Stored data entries
______________________________

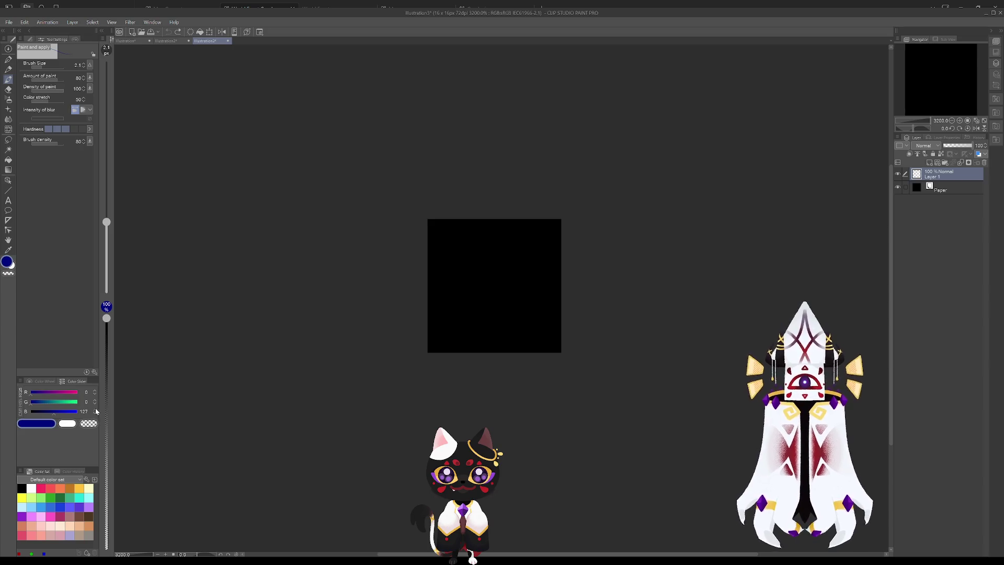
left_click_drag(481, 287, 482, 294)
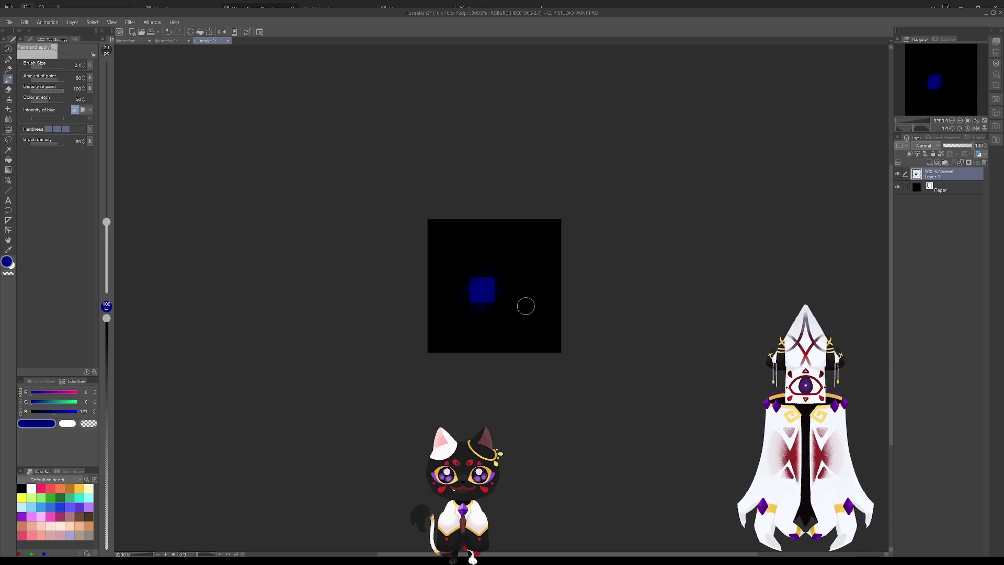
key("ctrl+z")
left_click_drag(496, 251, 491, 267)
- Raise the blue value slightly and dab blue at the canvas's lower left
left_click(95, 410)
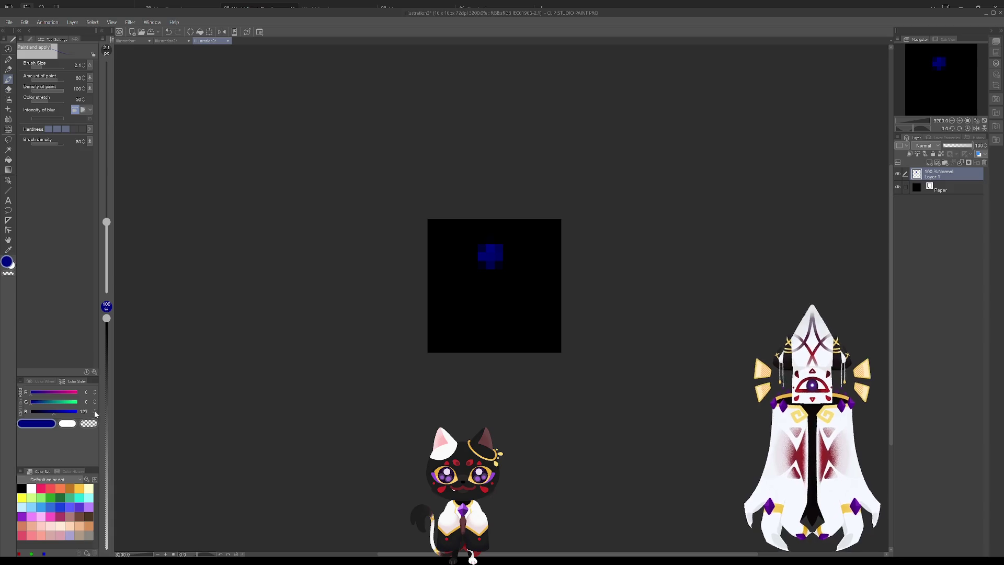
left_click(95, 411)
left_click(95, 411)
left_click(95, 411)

______________________________

§ Work instructions
Give the data again exactly, without pictures.

§ Written answer
left_click_drag(481, 287, 482, 294)
key("ctrl+z")
left_click_drag(496, 251, 491, 267)
- Raise the blue value slightly and dab blue at the canvas's lower left
left_click(95, 410)
left_click(95, 411)
left_click(95, 411)
left_click(95, 411)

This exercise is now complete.